At the end of the third quarter, the total assets of Changsha Bank increased by 15.8% compared with the same period last year, and loans increased by 15.2% over the same period last year, down 3.4 percentage points from the medium term. On the debt side, deposits increased by 16.3% at the end of the third quarter compared with the same period last year, up 1.7 percentage points from the medium term.
The stock risk is continuously exposed and the stock provision is stable.

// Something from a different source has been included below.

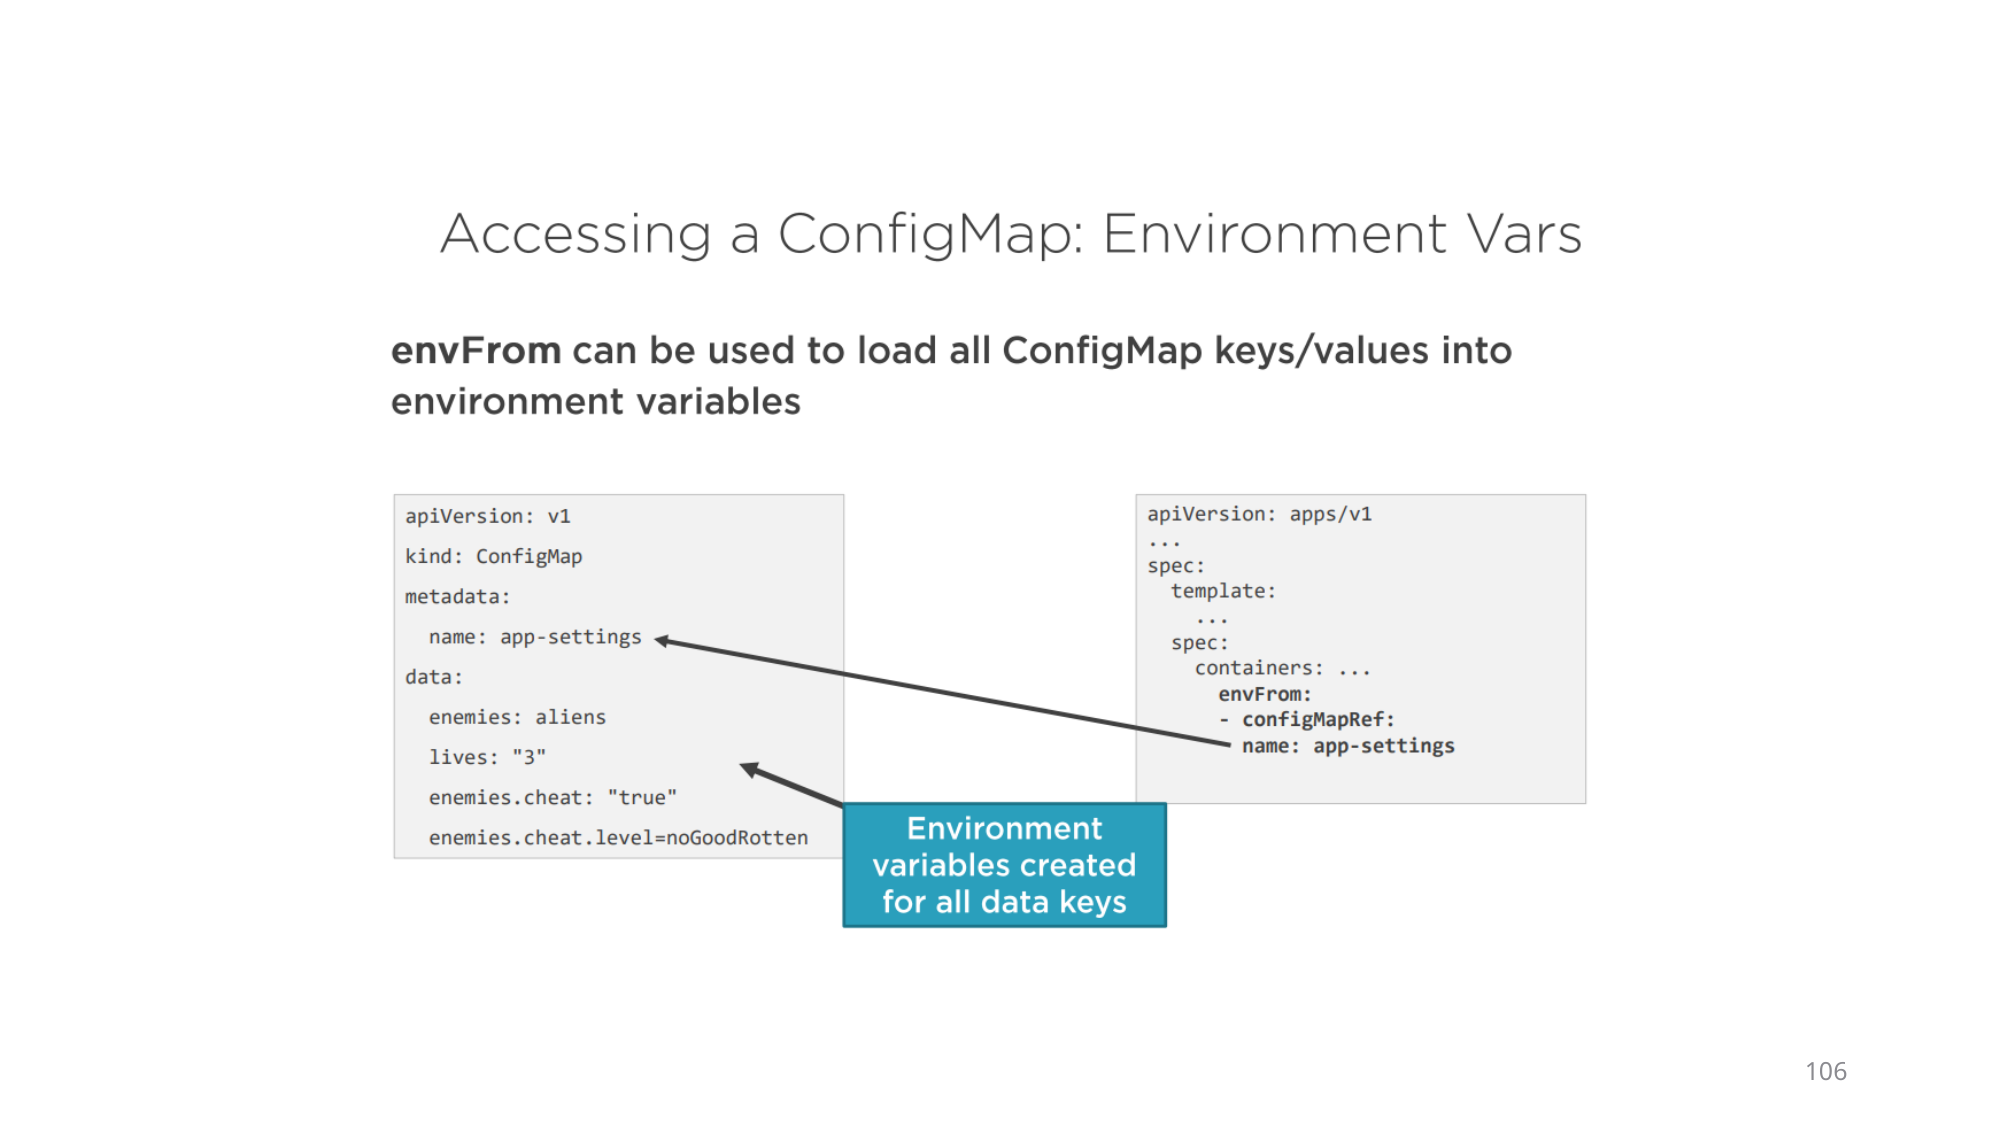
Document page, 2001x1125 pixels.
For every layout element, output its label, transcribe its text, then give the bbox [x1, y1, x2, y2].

The non-performing rate of Changsha Bank at the end of the third quarter was 1.16%, unchanged from the previous quarter. The balance of non-performing loans was 5.66 billion yuan, up 130 million yuan from the previous quarter, while focused loans accounted for 1.63%, down 1bp from the previous quarter. It is estimated that the bad generation rate in a single quarter is 1.37%, and the asset impairment loss is 12.4% higher than the same period last year. The generation is still high, the impairment provision is more, and the stock risk continues to be cleared. The provision coverage rate in the third quarter was 311.26%, down 1.75% from the previous quarter, and the loan ratio was 3.61%, a decrease of 1bp from the previous quarter.
Valuation
According to the three-quarter report, we maintain our profit forecast of 2023 EPS to 1.80 PB 2.08 yuan in 2024, and the current share price is 0.48 times that of 0.52max in 2024, maintaining the overweight rating.
Main risks faced by rating
Overseas fluctuations exceeded expectations and economic downturn exceeded expectations.